The needs and expectations of stakeholders are already at once - in section 4.2, following the requirements for understanding the work of the organization itself. The rationale for this question is that interested parties influence an organization's ability to deliver products and services that consistently meet customer and legal requirements. identify the interested parties relevant to the QMS and their requirements that have an impact on the system. This information and, in particular, the requirements of interested parties are taken into account in all aspects of the development and operation of the system. That is why it is so important to collect all the information that is needed on this issue. When deciding who is the stakeholder for your particular system, take into account the following possible groups that often play a huge role in the operation of companies:

  1. Clients.– directly affect your ability to meet their requirements. You must understand their needs, expectations, and requirements, because it is how consumers will use the product that determines how the product should be made and what properties it should have. Customers may be one of your most important stakeholders.
  2. Government agencies and non-governmental structures. In many sectors of the economy, there are those that establish what products and services should be in these sectors of the economy. Failure to comply with these requirements results in severe fines. The expectations of other organizations should not be neglected either. For example, in different industries there are monitoring non-governmental structures that can in one way or another determine the required level of quality of work and reliability of the goods that will go to your end consumer.
  3. Workers. Even if your employees aren't your customers at other times, they still make an impact. They want to produce goods and services that meet customer needs and operate in an appropriately supportive environment. Nobody wants to work on things nobody needs.
  4. Owners and shareholders.

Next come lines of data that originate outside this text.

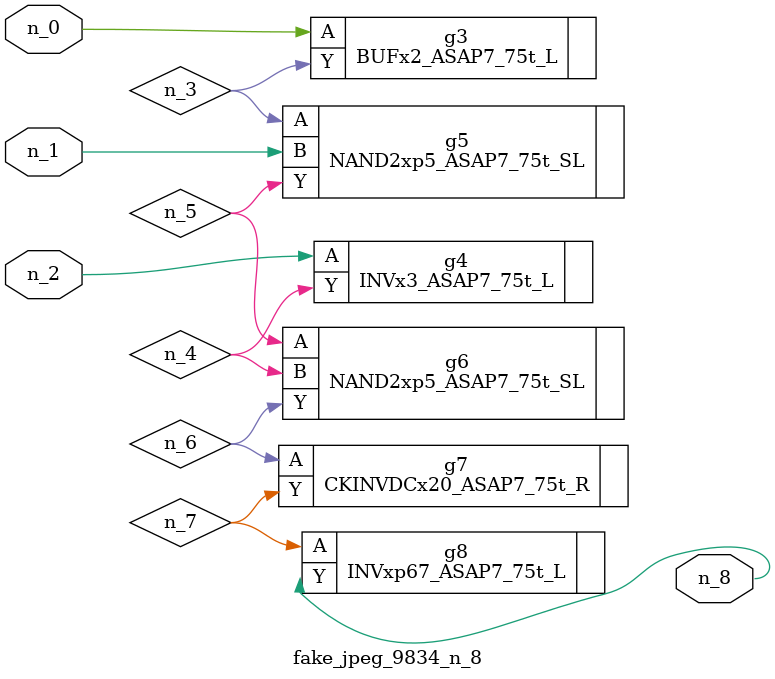
<source format=v>
module fake_jpeg_9834_n_8 (n_0, n_2, n_1, n_8);

input n_0;
input n_2;
input n_1;

output n_8;

wire n_3;
wire n_4;
wire n_6;
wire n_5;
wire n_7;

BUFx2_ASAP7_75t_L g3 ( 
.A(n_0),
.Y(n_3)
);

INVx3_ASAP7_75t_L g4 ( 
.A(n_2),
.Y(n_4)
);

NAND2xp5_ASAP7_75t_SL g5 ( 
.A(n_3),
.B(n_1),
.Y(n_5)
);

NAND2xp5_ASAP7_75t_SL g6 ( 
.A(n_5),
.B(n_4),
.Y(n_6)
);

CKINVDCx20_ASAP7_75t_R g7 ( 
.A(n_6),
.Y(n_7)
);

INVxp67_ASAP7_75t_L g8 ( 
.A(n_7),
.Y(n_8)
);


endmodule
</source>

Since the financial state of affairs largely depends on the cost of goods and services of the company, then in fact,. In particular, the expectations associated with continuous performance improvement may be particularly relevant for these stakeholders.

Why know your “relevant stakeholders”?

ISO 9001:2015 includes several requirements that make use of the knowledge you have gained through identification " relevant stakeholders» and their requirements for the QMS. It probably comes as no surprise to you that you need to know their needs and expectations in order to effectively implement quality management system processes. Here is a brief overview of these ISO 9001:2015 requirements:

  1. (Section 4.3).
  2. should be made available to “relevant interested parties” (Section 5.2.2, ed.).
  3. Traceability of measurement processes should be ensured when “relevant stakeholders” expect it (Section 7.1.6 – ed.).
  4. Product and service requirements may need to include product and service requirements from interested parties (Section 8.2.3).
  5. The actions of the design and development processes must take into account the requirements from interested parties, including the need to decide: what kind of control is needed in these processes (Section 8.3, - ed.).
  6. The management review should consider, among other things, issues that are of interest to stakeholders (Section 9.3 - ed.).

Constructive planning of the QMS requires taking into account such an aspect as stakeholders

When you understand the needs, expectations, and requirements of stakeholders, it becomes crystal clear how important they are to ensure that products and services meet the requirements, and that's what it is.